By Jake New
Inside Higher Ed
Students at three California campuses — Moorpark College, California State University at Channel Islands and California State University at Long Beach — are now believed to have contracted measles, joining more than 90 other people in the state who have contracted the largely eradicated disease.
California students are within their legal rights to come to campus without having been vaccinated — the state is one of 22 that does not require college students to be vaccinated against measles. As a result, many California colleges, including the 10 campuses of the University of California System, do not require students to receive immunizations before enrolling.
The University of California may soon move to change its policy. A proposed three-year plan would require incoming students in 2017 to receive vaccinations for measles, mumps, rubella, chicken pox, meningococcus and tetanus. Currently, the system only requires students to be vaccinated against hepatitis B.
James Cherry, a pediatrics research professor at the University of California at Los Angeles, said the new policy couldn’t come soon enough. “It seems to me that this should be done this year, not 2017,” Cherry said. “The way things are going right now, we’re going to have an epidemic on college campuses. That is the situation we’re in.”
Brooke Converse, a spokeswoman for UC, said the new plan was in the works long before the recent outbreak of measlesin the state and that the roadblocks for adopting the policy have been technical in nature, not philosophical. The Affordable Care Act, more affordable vaccinations and a new system-wide digital platform for students’ health records has allowed the process to finally move forward, she said.
“It has always been a good public health and preventive medicine practice to immunize and protect against infectious diseases,” Converse said. “However, in the past the cost of vaccines and the time and cost for student health staff to obtain and verify this information has been a barrier to implementing system-wide requirements.”
The University of California is far from the only system that doesn’t require students to be immunized against the measles, however. Only about half of states have laws requiring all college students to be immunized against the disease, according to a Centers for Disease Control and Prevention database.
“On-campus requirements are generally a function of state law at both public and private institutions,” said Sarah Van Orman, executive director of University Health Services at the University of Wisconsin at Madison and president of the American College Health Association. “While there are some campuses that have policies over and above the state requirements, generally the state requirement is followed.”
In a statement that the association adopted in 2014, the ACHA says colleges that require students to be vaccinated should enforce those rules and have a high bar for exemptions.
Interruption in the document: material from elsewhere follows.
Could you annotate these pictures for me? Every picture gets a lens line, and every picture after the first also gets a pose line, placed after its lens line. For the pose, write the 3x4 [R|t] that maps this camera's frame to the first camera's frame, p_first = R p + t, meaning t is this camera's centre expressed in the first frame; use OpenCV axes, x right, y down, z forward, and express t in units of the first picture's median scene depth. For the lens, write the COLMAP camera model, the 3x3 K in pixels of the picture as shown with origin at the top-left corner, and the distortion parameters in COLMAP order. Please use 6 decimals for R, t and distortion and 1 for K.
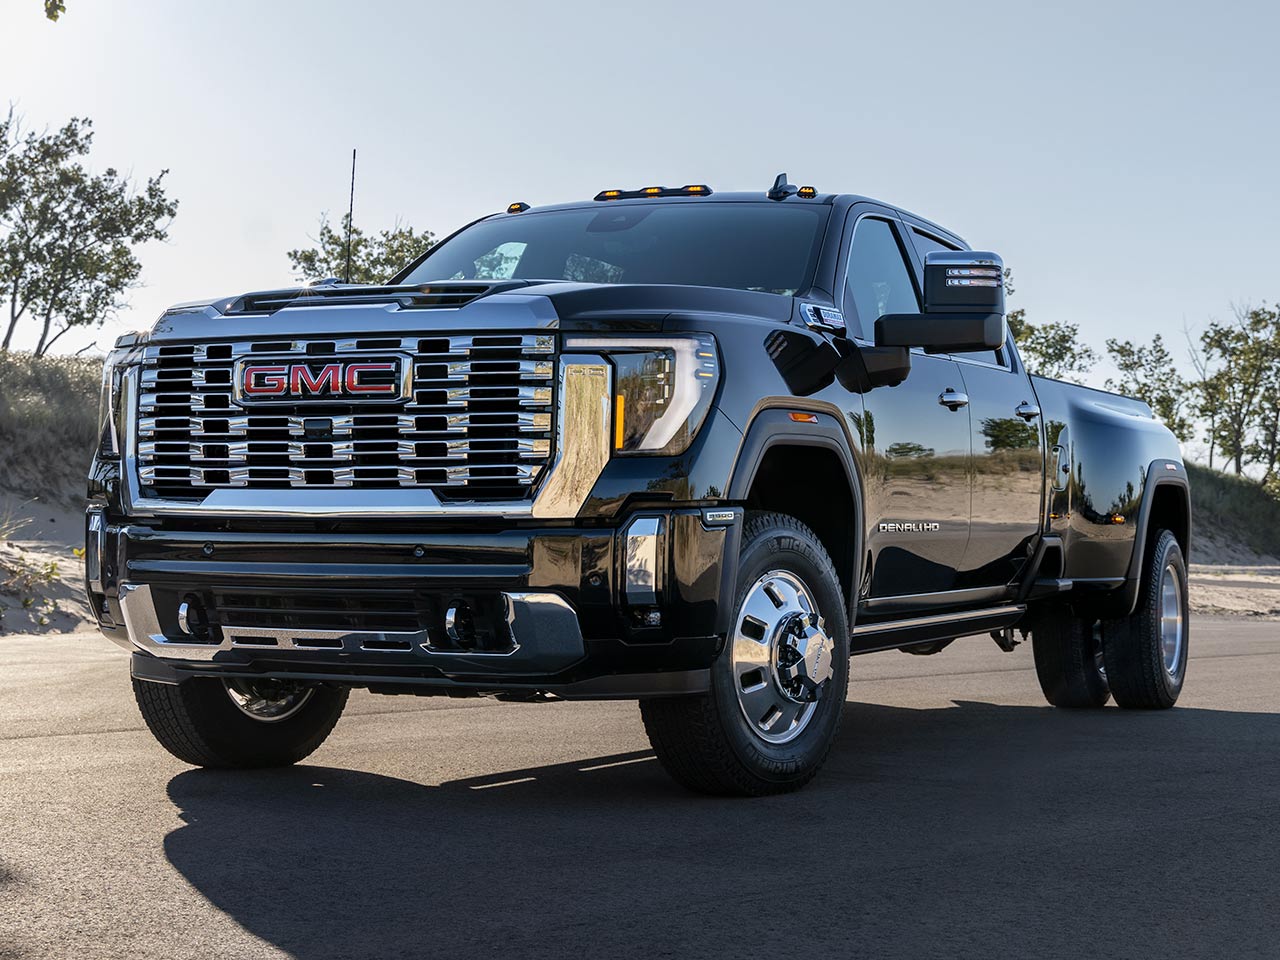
lens RADIAL K [[2517.1, 0, 636.3], [0, 2517.1, 482.1], [0, 0, 1]] dist [-0.076133, 0.000000]
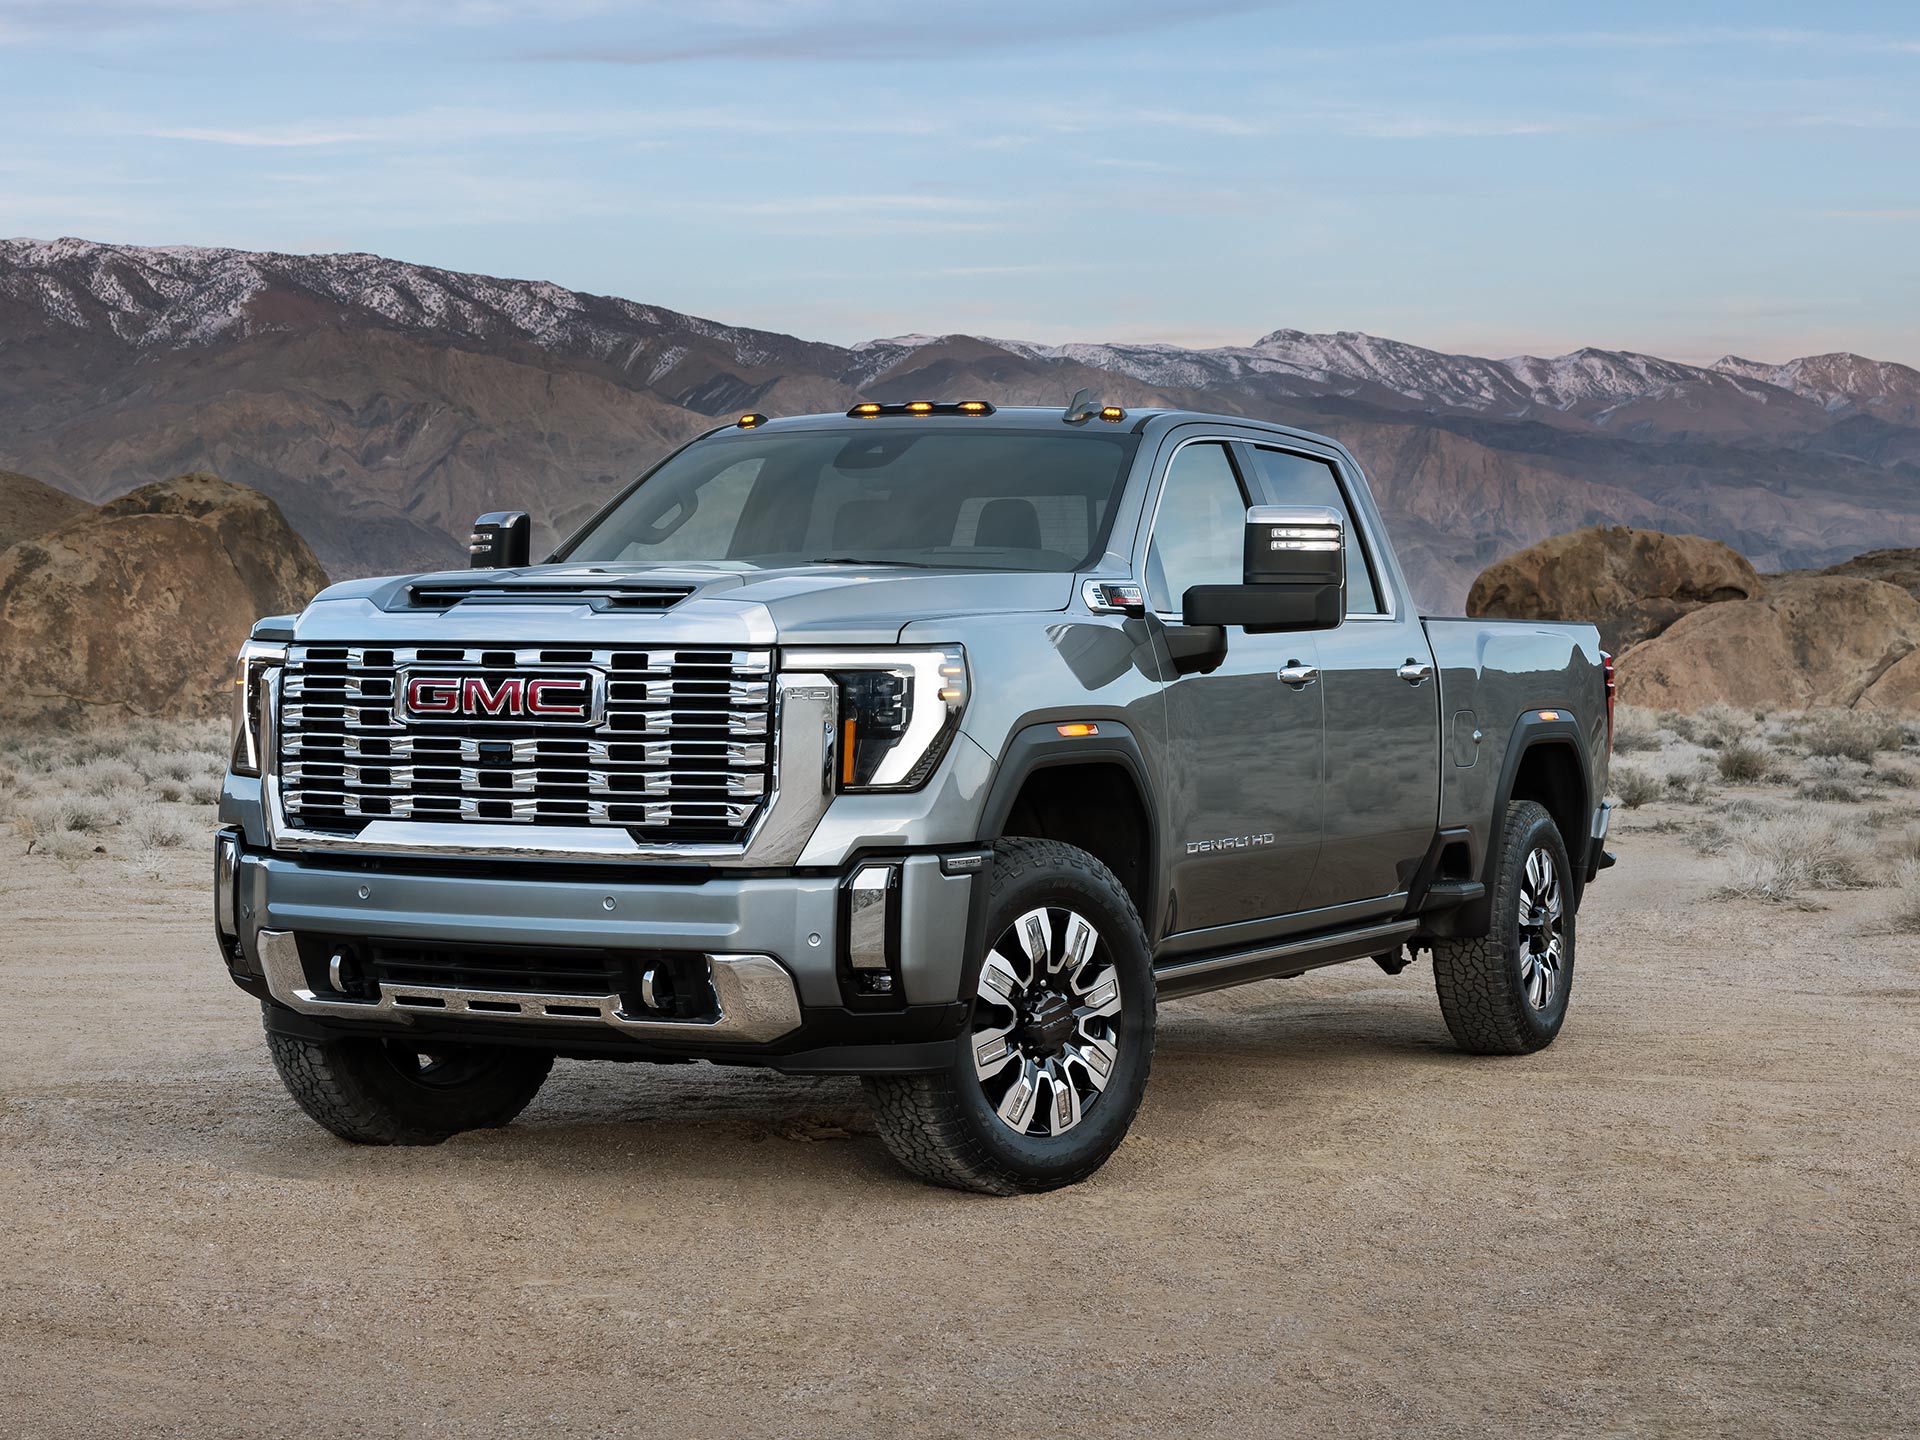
lens RADIAL K [[3775.7, 0, 961.1], [0, 3775.7, 722.9], [0, 0, 1]] dist [-0.076133, 0.000000]
pose [[0.999936, 0.008657, -0.007300, 0.040581], [-0.008483, 0.999686, 0.023558, -0.063147], [0.007502, -0.023495, 0.999696, -0.275675]]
“Immunizations offer safe and effective protection from vaccine-preventable diseases,” the statement reads. “The United States is experiencing reemergence of these diseases, in part due to factors such as unimmunized and underimmunized persons and global travel. The American College Health Association strongly supports the use of vaccines to protect the health of our individual students and our campus communities.”
The CDC offers a similar recommendation. Yet at least 22 states do not have any laws requiring college students to be immunized against measles.
Virginia requires only full-time students at public institutions to be immunized, and Texas only requires it of students who are enrolled in health- related programs and veterinary courses. Oregon requires vaccinations for students involved in intercollegiate sports, or who are enrolled in health care, child care and education courses. Ohio requires immunizations only for those living in campus housing.
According to the National Association of College and University Attorneys, all but two states — West Virginia and Mississippi — allow for nonmedical exemptions, such as for religious beliefs, and about half allow for exemptions based on philosophical or personal reasons. Those exemptions are on the rise. In 2012, researchers at Emory University found that exemptions increased by as much as 13 percent per year since 2005 in states with what the researchers call “easy” exemption policies. (Some states require a notarized documentdetailing the reason for the exemption, while others require very little effort.)
Measles is an especially contagious disease, with about 90 percent of those who are not immune to the disease contracting it if they come in contact with an infected person. As most states do require children to be immunized for measles prior to entering grade school, measles cases are still low on college campuses despite how infectious the disease is and a dearth of laws specifically regarding colleges.
But as the antivaccination movement continues to gain steam and the number of exemptions granted continues to increase, more and more of those children with no immunity to measles and other diseases will be headed to crowded campuses, health experts warn. That could mean more cases even at colleges that have their own requirements. The CSU system, where two students are believed to have contracted the disease, requires its students to be vaccinated against measles.
In order for a population to have what is called “herd immunity” — in which the number of people who are vaccinated is high enough to protect those who are not, such as infants or those with vaccine allergies — the immunization rate must be about 95 percent. In some K-12 communities — including some school corporations in Oregon, California and New York — that rate has fallen to as low as 50 percent.
“We’re starting to see the beginnings of this not-vaccinated generation entering higher education,” Van Orman said. “Measles is really contagious, so it’s very much a concern.”